Data records:
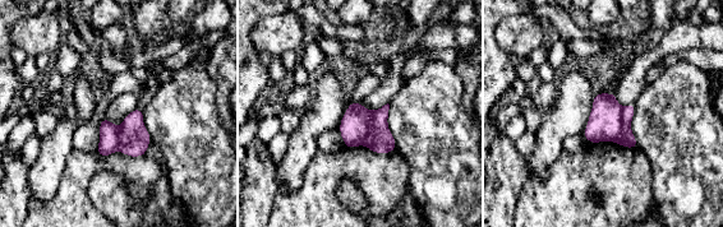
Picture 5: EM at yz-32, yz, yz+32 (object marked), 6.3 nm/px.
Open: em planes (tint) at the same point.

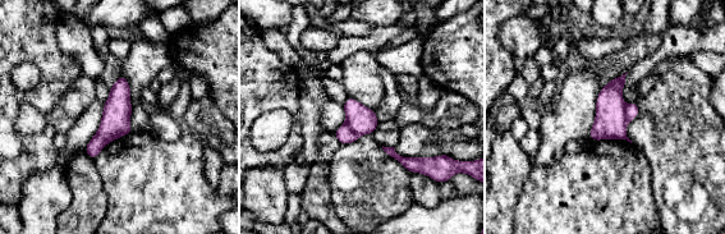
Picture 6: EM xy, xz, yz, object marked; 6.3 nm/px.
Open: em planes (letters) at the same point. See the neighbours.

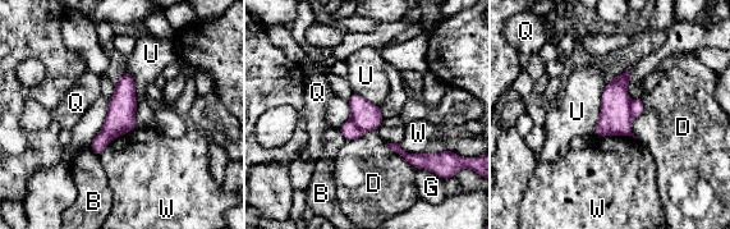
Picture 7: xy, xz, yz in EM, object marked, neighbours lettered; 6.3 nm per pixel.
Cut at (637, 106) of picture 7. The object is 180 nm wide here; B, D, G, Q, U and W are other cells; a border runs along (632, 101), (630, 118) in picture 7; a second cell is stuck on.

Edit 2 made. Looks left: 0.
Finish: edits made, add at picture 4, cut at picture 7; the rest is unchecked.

Your goal:
Leaving the pictures behind, return every line above exactly.

Reply to the task:
Picture 5: EM at yz-32, yz, yz+32 (object marked), 6.3 nm/px.
Open: em planes (tint) at the same point.

Picture 6: EM xy, xz, yz, object marked; 6.3 nm/px.
Open: em planes (letters) at the same point. See the neighbours.

Picture 7: xy, xz, yz in EM, object marked, neighbours lettered; 6.3 nm per pixel.
Cut at (637, 106) of picture 7. The object is 180 nm wide here; B, D, G, Q, U and W are other cells; a border runs along (632, 101), (630, 118) in picture 7; a second cell is stuck on.

Edit 2 made. Looks left: 0.
Finish: edits made, add at picture 4, cut at picture 7; the rest is unchecked.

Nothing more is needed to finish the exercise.